The Defendants object to the motion to extend. Defs. ’ Objection to Pis. ’ Mot. for Extension (Defs.’ Objection) (Docket # 14). They quote First Circuit law, which states that “even under the flexible standard prescribed by Pioneer, counsels’ inattention or carelessness normally does not constitute ‘excusable neglect.’ ” Defs. ’ Objection at 2 (citing Dimmitt v. Ocken-fels, 407 F.3d 21, 24 (1st Cir.2005)). They point out that the First Circuit has commented that the “stated reasons for the neglect — confusion over filing dates and busyness — hold little water.” Defs.’ Objection at 2 (citing Stonkus v. City of Brockton Sch. Dep’t, 322 F.3d 97, 101 (1st Cir.2003)). They further relate a number of equitable factors, including the fact that their clients are an elderly couple with little means and the assertion that the delay will giye the Plaintiffs an undue advantage in responding to the motion. Defs.’ Objection at 3. In short, they say the Plaintiffs demonstrated neglect, but not excusable neglect.

II. DISCUSSION

A. Motion for Extension of Time

Federal Rule of Civil Procedure 6(b) “confers discretion on a court to grant an extension of time after the expiration of a filing deadline for ‘excusable neglect.’ ” Cordero-Soto v. Island Fin., 418 F.3d 114, 117 (1st Cir.2005). The Supreme Court set forth the analysis for excusable neglect in Pioneer Inv. Serv. Co. v. Brunswick Assocs. Ltd. P’ship saying,

... the determination is at bottom an equitable one, taking account of all relevant circumstances ... [including] the danger of prejudice to the [other party], the length of the delay and its potential impact on judicial proceedings, the reason for the delay, including whether it was within the reasonable control of the movant, and whether the movant acted in good faith.

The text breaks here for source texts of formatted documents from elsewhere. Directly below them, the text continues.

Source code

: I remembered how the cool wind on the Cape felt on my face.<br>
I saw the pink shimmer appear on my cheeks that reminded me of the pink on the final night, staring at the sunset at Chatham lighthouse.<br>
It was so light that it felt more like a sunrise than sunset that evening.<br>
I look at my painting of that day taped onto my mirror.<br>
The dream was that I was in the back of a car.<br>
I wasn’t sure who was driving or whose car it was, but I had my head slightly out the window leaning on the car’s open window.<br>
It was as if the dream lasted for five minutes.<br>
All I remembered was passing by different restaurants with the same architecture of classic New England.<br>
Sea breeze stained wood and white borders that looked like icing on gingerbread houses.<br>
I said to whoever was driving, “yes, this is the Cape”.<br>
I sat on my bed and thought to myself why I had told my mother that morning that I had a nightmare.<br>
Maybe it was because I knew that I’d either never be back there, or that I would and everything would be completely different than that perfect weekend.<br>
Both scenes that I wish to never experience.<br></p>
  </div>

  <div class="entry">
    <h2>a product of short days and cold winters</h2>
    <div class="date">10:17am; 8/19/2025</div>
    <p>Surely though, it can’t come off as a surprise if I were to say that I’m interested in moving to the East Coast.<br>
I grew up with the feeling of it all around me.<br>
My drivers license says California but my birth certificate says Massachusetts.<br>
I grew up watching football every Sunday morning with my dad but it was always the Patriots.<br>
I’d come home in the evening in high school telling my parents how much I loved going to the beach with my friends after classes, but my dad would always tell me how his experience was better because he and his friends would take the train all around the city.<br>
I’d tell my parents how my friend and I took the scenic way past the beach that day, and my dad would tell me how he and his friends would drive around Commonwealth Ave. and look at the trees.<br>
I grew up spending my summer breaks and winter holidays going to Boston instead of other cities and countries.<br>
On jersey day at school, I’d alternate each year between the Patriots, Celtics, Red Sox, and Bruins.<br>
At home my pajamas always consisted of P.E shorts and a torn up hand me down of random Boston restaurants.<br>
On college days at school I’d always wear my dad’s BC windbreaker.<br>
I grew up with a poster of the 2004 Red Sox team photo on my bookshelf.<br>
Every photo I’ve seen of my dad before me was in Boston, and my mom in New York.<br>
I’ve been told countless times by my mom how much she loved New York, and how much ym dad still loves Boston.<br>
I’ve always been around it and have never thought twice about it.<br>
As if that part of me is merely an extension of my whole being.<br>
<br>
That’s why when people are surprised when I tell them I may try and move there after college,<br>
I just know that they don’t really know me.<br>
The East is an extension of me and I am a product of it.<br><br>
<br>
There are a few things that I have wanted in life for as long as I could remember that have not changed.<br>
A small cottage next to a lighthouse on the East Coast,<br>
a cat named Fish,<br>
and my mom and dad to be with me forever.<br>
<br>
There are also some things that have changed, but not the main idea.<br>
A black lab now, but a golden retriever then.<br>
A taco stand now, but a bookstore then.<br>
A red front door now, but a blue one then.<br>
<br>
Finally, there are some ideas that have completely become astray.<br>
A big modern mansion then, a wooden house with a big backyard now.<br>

507 U.S. 380, 395, 113 S.Ct. 1489, 123 L.Ed.2d 74 (1993) (discussing the excusable neglect standard under Bankruptcy Rule 9006(b)(1)); Pratt v. Philbrook, 109 F.3d 18 (1st Cir.1997) (discussing the excusable neglect standard under Rule 60(b)); Elmet Techs., Inc., v. Advanced Techs. Sys., Inc., No. 05-200-P-S, 2006 WL 411905, *1, 2006 U.S. Dist. LEXIS 6555, *3 (D.Me. Feb. 17, 2006).

Turning first to prejudice, the First Circuit explained that, as used in this context, prejudice does not refer to a situation in which the party who would obtain a legal advantage from default is deprived of that advantage. Pratt, 109 F.3d at 22. Instead, “cognizable prejudice” is, “for example ... lost evidence.”